Framing the Hijacked Pope

By Stephen Cataldo, 4 October, 2015

[Draft]

It appears that the Vatican Ambassador to the US, Carlo Maria Vigano, played sneaky politics with the Pope's visit, getting Kim Davis near enough to the Pope that her team could imply Papal support.

The allegation is he used the Pope as a pawn for his political views, using him to rally conservative-minded Catholics to place their religion in the service of politics.

What is the best way to frame to frame a conservative abuse of the Pope's political neutrality? How should progressives frame a compassionate Pope?

Groups such as Faithful America are going after him, aiming to gather thousands on the left to sign petitions to demand his resignation.

Conservatives and liberals have used mirror-image frames: the Pope is here to be a pawn in our politics.

I'm curious and a bit skeptical if having a left-oriented group yell at the right-wingers is actually productive or helpful in this case. Both the papal ambassador and internet-petitions for him to resign are playing games of politics, where everyone just lines up on their usual side, and no one learns much of anything. The ambassador's actions were manipulative of the church -- he didn't violate the trust of "the left," he hurt the trying-to-be-religious-not-political Pope and Vatican. But the more progressives join the circus and act like we are the aggrieved party, the more we let him off the hook he stuck himself on.

Conservatives are framing an us-them culture war. Do we frame it as them-us, or something else?

I think we've both mis-read and mis-framed this Pope: he's not being political and "taking our side," he's expressing a lot of the good parts of the Bible and Jesus' teaching. The right-wing wants to call it politics, the right wing wants the church to serve their politics, but it isn't politics and it's not healthy for it be politics. Politics and religion don't mix well, we should be trying to de-politicize religion, not suck it into the "he should resign" world of petitions. Progressive groups like Faithful America might want to make this visible so people simply see what actually happened, without us making it about us: the Ambassador played the Pope. Let them figure out if he should resign. We should be an echo-chamber for honest Catholics who did not want the Pope's visit politicized, not cheerleaders for our side of a political game.

Who are we trying to influence? What are our goals?

If you want Carlo Maria Vigano out of power, push that he abuses his power, not that he is conservative. Allow him to be removed from the center for betraying the Pope's trust. And when we have the microphone, let's get back to our values.

If our goal is to see a power-shift in the Catholic church hierarchy, then we should let conservatives overplay their hand: the effective frame is that they play politics with the church, not that this is an actual political left-vs-right issue where the church should seek the center.

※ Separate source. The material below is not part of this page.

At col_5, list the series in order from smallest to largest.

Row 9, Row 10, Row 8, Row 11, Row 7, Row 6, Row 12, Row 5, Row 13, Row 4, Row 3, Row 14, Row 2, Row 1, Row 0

If our goal is to influence average Catholics -- people who don't primarily identify as "red" or "blue" but "Catholic" or "Christian" -- to be more compassionate because this Pope is, then again we need to let the Pope's words speak for him, and every time we push liberal politics into a message of compassion, we politicize what should be not in dispute. We make it us-vs-them, where neutrality is between liberal and conservative. What if we joined and amplified, rather than led, other voices that want to keep the church clean of politics? Conservatives seem to think that their base would dwindle if the church message was not politicized, edgy and angry: would ours too?

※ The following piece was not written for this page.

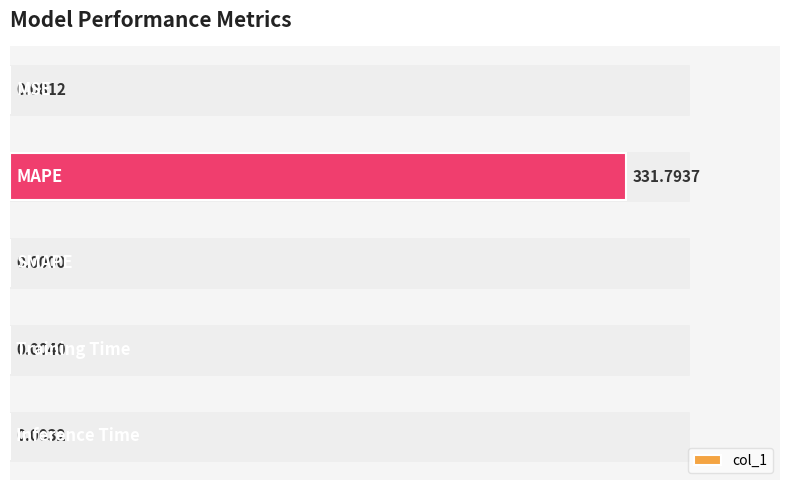

What is the greatest value displayed?

331.8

Dumping the church into a world of where progressives are signing the same petitions we aim at Congress seems like a bad habit, a political instinct to turn everything into the same crappy politics we've gotten used to playing, even when we don't have to, even when it backfires.

Last thought: this isn't a call for being quiet and letting Kim Davis & her allies get away with dishonest political theater. The initial outrage was appropriate, and drew this into the public sphere where people would notice it. It's the switch from exposing a dirty trick, to demanding that a specific person be removed from office, to using political-style pressure tactics, that will force people to take our side in order to do what a politically-neutral person might do anyway. Humor and mocking of Vigano and Davis would be fine; lining up thousands of liberal signatures on a petition neutralizes the charge they they are playing politics where no one should.

What do you think? Cognitive Politics aims to to connect goals and frames: who do you want to influence, and what frame will help that happen?